Defensiveness often rests at the center of the feedback problem. Feeling personally connected to your work is not a bad thing. On the contrary, it reflects passion and commitment. Being invested is important — perhaps even critical — to producing excellent work. Rather than quashing that sense of ownership, look at it with a new lens: Your work is strong, but can an outside perspective make it stronger?
When you feel yourself becoming defensive, pause and observe your internal reaction. Ask yourself why you are feeling the way you do and then consider if your reaction reflects reality. For example, when someone offers feedback, your self-preserving initial reaction might be, “This person doesn’t respect me or my expertise.” That is rarely the reality. Separate yourself from the work and consider: Is this person correct? Even if the feedback feels irrelevant, does it offer a perspective that you hadn’t considered that might strengthen the work? When the feedback is vague — a common frustration — ask questions that will drive the conversation forward. Can you shift, “I just don’t like it,” into a conversation about why the product isn’t connecting? Ask questions, explain your rationale and have an open dialogue.

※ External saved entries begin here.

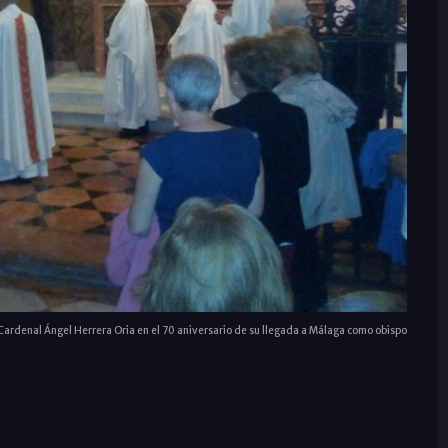
Cardenal Ángel Herrera Oria en el 70 aniversario de su llegada a Málaga como obispo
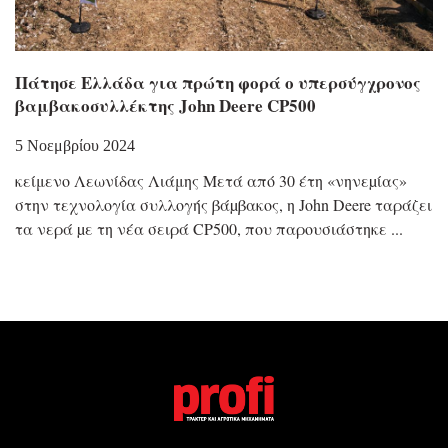
Πάτησε Ελλάδα για πρώτη φορά ο υπερσύγχρονος
βαμβακοσυλλέκτης John Deere CP500
5 Νοεμβρίου 2024
κείμενο Λεωνίδας Λιάμης Μετά από 30 έτη «νηνεµίας»
στην τεχνολογία συλλογής βάµβακος, η John Deere ταράζει
τα νερά µε τη νέα σειρά CP500, που παρουσιάστηκε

On the flip side, giving feedback is an art. Understanding that an individual may feel a great deal of personal connection is a great place from which to start. Before launching into a critique, remind yourself that the work represents effort and commitment — and that the individual asking for feedback needs concrete insights. Phrases like, “I just don’t like it” or “Something about it seems off,” aren’t helpful. Take the time to drill into your own assessment before sharing it with others. What specifically do you not like, and why? What expertise do you have that might be insightful for strengthening the project? What elements aren’t working, and why do you feel that way? If the feedback is based on your personal preference, such as disliking a specific color, weigh whether that is input that will actually strengthen the project. And always be prepared to share what you do like. Likewise, it never hurts to acknowledge the work that has gotten the piece to this point. If the feedback recipient gets emotional or defensive, suggest rescheduling the critique session for another time.
The free exchange of feedback and ideas can make the difference between a high-performing communication and one that misses the mark. As you seek out feedback, you will slowly gain muscle memory for receiving input in ways that are constructive and productive. Just remember: Your work does not define your value. And a critique is not a critique of your worth as a person or a professional.